Syslog is a standard logging protocol, supported by all Unix systems and many devices. Chances are you already have a centralized logging solution based on this protocol. In other cases, this protocol may be the only solution because there is not other way to expose internal logs.

Vector can be used to provide a centralized syslog target for other systems to send their logs to. Alternatively, the log files in /var/log can be watched for new lines and shipped to Observe by Cyso. For the last options, and a quick guide to Vector in general, take a look at our guide.

Alternatively, promtail, Grafana Agent and many others provide the same functionality.

systemd journald

Many modern Linux distributions have a made the switch to systemd, which provides a logging component in the form of journald, which automatically records and stores and rotates log output for units in systemd. While this component is easy to use on a single local system using the journalctl command, there is no easy way to query logs across a platform.
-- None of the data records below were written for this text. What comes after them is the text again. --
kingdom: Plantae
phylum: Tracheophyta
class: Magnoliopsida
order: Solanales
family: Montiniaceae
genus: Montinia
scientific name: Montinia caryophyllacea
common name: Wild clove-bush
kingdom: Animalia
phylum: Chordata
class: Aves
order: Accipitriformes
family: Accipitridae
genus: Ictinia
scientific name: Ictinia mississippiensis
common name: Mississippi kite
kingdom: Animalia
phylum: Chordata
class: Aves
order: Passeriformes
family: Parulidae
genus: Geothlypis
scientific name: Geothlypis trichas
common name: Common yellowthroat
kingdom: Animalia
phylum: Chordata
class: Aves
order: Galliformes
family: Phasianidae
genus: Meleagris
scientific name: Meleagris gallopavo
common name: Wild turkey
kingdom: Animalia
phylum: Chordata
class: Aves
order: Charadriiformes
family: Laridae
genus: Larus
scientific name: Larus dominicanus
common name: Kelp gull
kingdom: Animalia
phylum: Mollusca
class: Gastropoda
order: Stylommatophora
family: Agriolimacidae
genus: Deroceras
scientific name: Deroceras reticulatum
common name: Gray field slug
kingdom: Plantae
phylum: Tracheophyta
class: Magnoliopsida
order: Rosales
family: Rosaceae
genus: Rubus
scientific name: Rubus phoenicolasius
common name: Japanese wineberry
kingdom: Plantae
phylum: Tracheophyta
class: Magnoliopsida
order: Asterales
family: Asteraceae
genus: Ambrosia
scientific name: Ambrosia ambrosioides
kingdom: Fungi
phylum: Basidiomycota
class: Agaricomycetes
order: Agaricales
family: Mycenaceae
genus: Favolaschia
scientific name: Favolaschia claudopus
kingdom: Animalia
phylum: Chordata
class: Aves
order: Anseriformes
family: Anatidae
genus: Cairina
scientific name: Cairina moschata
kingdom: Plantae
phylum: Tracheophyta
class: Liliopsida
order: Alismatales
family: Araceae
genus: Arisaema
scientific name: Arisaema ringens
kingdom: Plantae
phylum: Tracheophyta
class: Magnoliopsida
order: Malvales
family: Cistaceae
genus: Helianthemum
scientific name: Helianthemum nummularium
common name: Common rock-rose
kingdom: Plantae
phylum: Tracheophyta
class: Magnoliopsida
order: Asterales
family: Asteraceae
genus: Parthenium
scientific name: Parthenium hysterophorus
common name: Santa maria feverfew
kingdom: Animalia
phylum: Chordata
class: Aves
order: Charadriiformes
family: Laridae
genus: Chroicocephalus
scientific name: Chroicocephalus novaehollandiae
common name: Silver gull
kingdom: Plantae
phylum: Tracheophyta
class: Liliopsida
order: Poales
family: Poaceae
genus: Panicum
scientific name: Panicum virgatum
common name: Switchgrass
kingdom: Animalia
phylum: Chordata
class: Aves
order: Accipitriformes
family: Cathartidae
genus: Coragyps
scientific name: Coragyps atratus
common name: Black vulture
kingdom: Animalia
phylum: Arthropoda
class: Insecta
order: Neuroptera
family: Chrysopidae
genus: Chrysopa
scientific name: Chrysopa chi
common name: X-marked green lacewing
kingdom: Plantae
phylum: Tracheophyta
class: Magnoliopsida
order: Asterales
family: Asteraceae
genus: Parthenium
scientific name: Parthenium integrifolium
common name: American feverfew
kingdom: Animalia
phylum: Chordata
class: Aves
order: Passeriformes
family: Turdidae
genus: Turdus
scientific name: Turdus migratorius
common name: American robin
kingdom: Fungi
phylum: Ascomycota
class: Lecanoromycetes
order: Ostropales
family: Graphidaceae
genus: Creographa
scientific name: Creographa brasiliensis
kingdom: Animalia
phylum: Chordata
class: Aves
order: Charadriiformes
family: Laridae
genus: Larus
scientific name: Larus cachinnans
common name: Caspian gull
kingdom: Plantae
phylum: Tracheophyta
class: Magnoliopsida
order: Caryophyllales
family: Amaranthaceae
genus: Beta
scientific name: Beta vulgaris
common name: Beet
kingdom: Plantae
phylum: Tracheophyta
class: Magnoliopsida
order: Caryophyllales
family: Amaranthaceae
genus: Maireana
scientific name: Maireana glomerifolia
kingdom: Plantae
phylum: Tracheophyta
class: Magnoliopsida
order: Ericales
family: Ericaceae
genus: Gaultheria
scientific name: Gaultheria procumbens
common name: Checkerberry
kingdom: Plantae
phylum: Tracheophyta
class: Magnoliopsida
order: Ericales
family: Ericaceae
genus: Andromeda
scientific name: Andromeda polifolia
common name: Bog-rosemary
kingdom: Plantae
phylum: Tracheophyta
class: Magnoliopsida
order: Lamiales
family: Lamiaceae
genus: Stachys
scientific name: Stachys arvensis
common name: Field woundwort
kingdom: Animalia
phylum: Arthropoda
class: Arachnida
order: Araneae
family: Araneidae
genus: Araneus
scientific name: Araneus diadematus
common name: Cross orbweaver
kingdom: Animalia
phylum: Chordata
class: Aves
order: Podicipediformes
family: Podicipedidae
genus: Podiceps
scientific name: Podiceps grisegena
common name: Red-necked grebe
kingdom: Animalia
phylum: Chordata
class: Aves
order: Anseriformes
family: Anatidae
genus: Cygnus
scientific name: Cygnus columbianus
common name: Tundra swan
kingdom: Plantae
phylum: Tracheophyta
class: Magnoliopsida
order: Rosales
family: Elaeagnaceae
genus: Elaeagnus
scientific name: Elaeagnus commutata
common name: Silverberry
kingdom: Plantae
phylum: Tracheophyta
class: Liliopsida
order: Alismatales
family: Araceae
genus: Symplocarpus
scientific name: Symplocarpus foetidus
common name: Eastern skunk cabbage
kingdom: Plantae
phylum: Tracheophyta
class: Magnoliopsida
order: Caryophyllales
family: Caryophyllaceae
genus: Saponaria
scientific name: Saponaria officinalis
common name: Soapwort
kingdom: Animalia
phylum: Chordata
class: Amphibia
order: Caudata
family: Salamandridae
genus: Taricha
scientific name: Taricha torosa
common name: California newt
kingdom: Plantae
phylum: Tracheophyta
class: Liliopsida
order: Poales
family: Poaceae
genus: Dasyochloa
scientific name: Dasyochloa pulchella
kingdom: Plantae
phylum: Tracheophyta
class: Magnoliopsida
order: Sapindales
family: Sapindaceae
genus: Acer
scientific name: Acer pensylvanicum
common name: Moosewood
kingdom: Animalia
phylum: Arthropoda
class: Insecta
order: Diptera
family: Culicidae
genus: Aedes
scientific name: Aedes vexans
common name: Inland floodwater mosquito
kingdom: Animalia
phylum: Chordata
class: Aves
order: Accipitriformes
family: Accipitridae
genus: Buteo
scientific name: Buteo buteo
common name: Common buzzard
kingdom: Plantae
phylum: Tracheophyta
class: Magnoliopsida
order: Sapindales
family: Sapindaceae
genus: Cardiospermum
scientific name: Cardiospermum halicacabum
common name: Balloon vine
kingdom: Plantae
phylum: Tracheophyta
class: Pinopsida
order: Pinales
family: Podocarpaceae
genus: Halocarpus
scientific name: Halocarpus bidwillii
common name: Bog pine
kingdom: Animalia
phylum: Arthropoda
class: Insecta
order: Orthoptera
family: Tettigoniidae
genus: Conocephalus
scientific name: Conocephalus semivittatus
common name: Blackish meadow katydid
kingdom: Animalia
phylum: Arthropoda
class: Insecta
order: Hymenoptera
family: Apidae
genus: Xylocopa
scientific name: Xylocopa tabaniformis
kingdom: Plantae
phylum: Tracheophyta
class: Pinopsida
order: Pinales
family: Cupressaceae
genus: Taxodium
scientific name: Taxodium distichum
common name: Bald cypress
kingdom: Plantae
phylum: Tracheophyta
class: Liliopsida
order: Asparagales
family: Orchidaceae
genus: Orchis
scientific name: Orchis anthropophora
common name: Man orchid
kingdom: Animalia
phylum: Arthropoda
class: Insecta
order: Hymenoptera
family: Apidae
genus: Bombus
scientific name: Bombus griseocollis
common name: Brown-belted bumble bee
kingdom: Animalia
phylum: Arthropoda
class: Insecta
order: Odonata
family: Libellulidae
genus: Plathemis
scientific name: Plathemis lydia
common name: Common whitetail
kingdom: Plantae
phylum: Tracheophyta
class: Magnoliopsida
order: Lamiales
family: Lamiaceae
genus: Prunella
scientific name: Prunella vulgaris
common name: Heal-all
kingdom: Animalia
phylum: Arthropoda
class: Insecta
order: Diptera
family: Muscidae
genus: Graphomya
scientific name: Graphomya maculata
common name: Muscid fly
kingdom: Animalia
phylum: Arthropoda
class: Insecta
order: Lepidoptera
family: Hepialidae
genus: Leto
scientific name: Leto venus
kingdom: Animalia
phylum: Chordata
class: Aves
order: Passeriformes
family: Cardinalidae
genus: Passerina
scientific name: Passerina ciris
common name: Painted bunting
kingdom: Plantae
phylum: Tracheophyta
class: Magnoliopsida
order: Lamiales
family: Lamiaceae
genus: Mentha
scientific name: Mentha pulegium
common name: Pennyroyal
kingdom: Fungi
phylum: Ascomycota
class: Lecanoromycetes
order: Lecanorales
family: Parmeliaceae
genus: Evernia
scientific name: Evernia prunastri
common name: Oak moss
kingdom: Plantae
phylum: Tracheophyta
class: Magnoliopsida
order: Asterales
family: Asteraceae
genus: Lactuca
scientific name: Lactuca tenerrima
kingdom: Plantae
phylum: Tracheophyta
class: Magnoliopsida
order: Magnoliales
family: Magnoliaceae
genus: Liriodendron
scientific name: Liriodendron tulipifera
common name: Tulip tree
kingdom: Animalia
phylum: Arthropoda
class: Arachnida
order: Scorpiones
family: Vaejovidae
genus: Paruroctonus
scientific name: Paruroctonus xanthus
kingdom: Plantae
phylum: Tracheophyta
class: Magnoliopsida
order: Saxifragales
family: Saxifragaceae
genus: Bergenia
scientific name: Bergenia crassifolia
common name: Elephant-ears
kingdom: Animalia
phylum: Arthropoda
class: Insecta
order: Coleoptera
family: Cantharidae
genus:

Vector has support for discovering and shipping logs from journald. Alternatively, promtail and Grafana Agent can be used.

Windows Event Log

The Windows Event Log is a standard way to log events on Microsoft Windows, many Windows applications will simply log to the Applications category. The Event Log is easily queried from the machine itself, and when using Active Directory it is even possible to query Event Logs on other machines in the same domain. Even though this is possible, there is still merit to ship logs to a central location. That way, the same tools can be used to query logs over multiple systems, even if these systems do not run Windows.

promtail can be used to scrape the Windows Event Log and send events to Loki.